_Assigned task A:_
In the remarks on Northern Ireland, list the means that the speaker says can end conflicts that have tormented generations.
_Assigned task B:_
Retype the passage of the remarks on Northern Ireland from "Now, this issue" up to and including "a proud history.".

Thanks to the brave efforts of government leaders and community activists like the women that I was privileged to know, the people of Northern Ireland, with the strong support of the Government of Ireland and the Government of Great Britain, reached a peace agreement, the Good Friday Agreement, that has delivered more than a decade of calm and progress.

Now, in recent days, a handful of rejectionists have tried to drag the people of Northern Ireland back into a full cycle of violence and retaliation. The recent attacks which killed two British soldiers and a police officer are an affront to the values of every community, every ethnicity, every religion, and every nation that seeks peace. I want to commend the entire leadership of Northern Ireland as well as the Irish and British governments for their constructive statements and their strong resolve in the face of this attack.

I hope that the recent arrests will bring an end to these tragic events and allow the people of Northern Ireland to continue to move forward not only with the important work of reconciliation, but with prosperity and progress that will redound to the benefit of all. The success of the peace process has consequences that go far beyond Northern Ireland. It provides proof to people everywhere that negotiations, dialogue, reconciliation, diplomacy can end conflicts that have tormented generations. The United States stand with the people of Northern Ireland. We will not let criminals destroy the gains that have been achieved through great courage and sacrifice.

Now, this issue is, of course, only a small facet of our relationship with Ireland. Whether it is supporting the Middle East peace process; strengthening democratic institutions in Pakistan, Afghanistan, the Western Balkans; promoting human rights; finding solutions to the global financial crisis and climate change; working together on development, we know Ireland is and will remain a strong and steady partner and leader. We share responsibilities, a common agenda, and a proud history.

So Minister Martin, I am grateful for your friendship and for the friendship that you represent on behalf of your country, and I look forward to working with you as we address these and other challenges.

_Source data:_
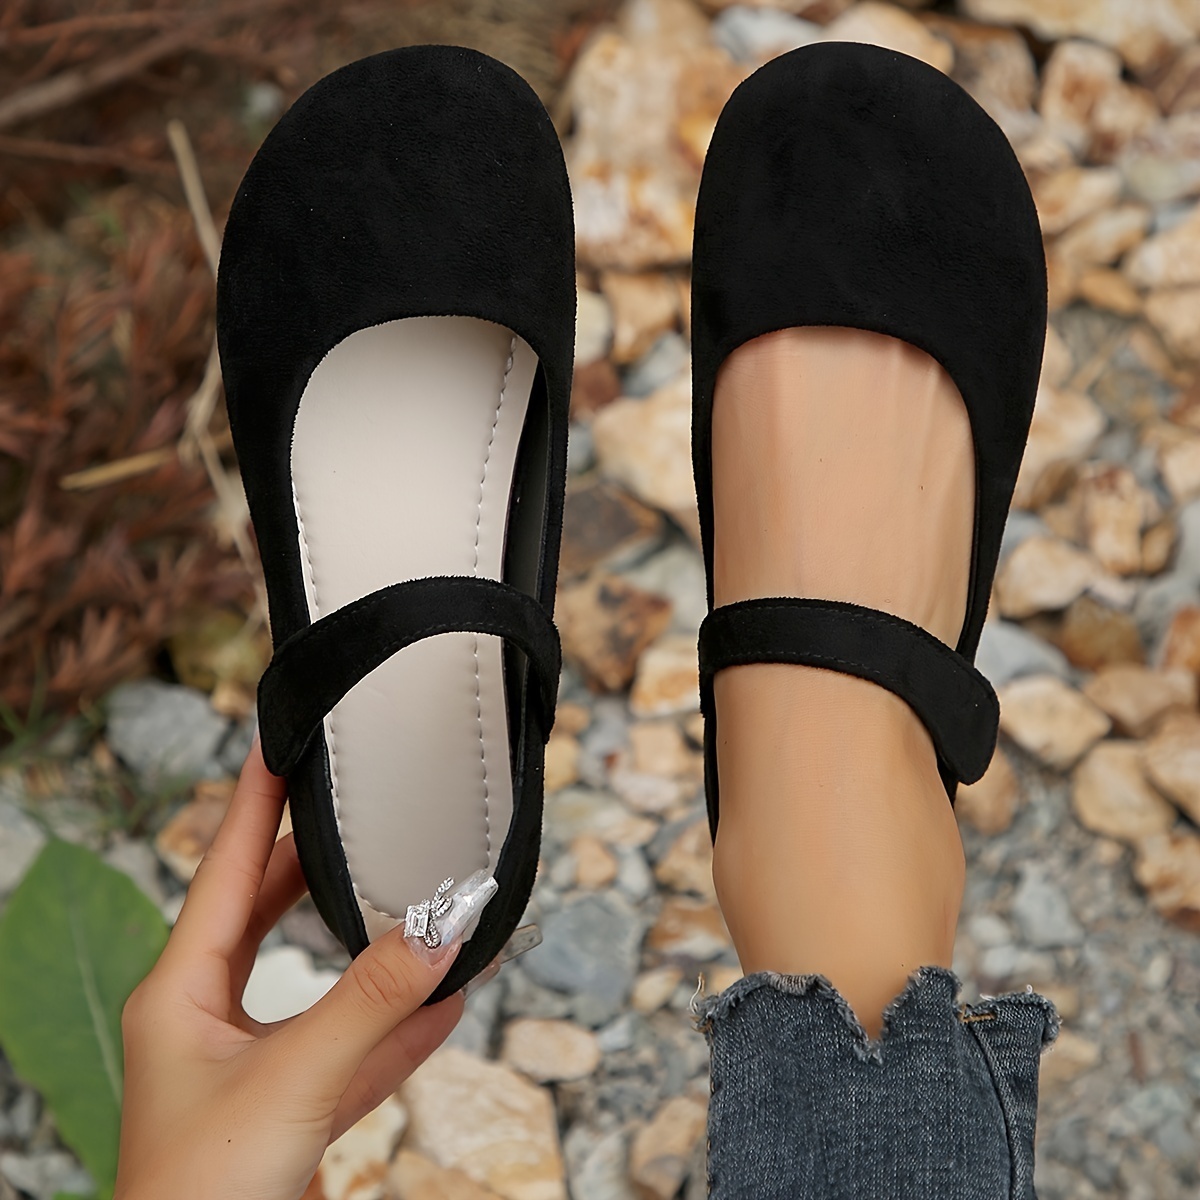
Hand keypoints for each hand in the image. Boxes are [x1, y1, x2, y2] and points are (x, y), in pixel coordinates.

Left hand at [114, 737, 464, 1199]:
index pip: (223, 871)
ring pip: (316, 983)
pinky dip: (399, 1028)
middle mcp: (207, 1021)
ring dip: (367, 949)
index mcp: (179, 994)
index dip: (252, 803)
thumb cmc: (201, 1195)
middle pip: (265, 915)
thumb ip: (371, 1004)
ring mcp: (250, 1067)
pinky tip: (447, 1002)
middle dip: (312, 866)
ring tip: (410, 898)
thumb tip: (444, 931)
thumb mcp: (292, 1081)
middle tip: (353, 814)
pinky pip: (353, 1050)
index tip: (278, 744)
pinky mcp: (289, 1111)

_Written solution A:_
negotiations, dialogue, reconciliation, diplomacy

_Written solution B:_
Now, this issue is, of course, only a small facet of our relationship with Ireland. Whether it is supporting the Middle East peace process; strengthening democratic institutions in Pakistan, Afghanistan, the Western Balkans; promoting human rights; finding solutions to the global financial crisis and climate change; working together on development, we know Ireland is and will remain a strong and steady partner and leader. We share responsibilities, a common agenda, and a proud history.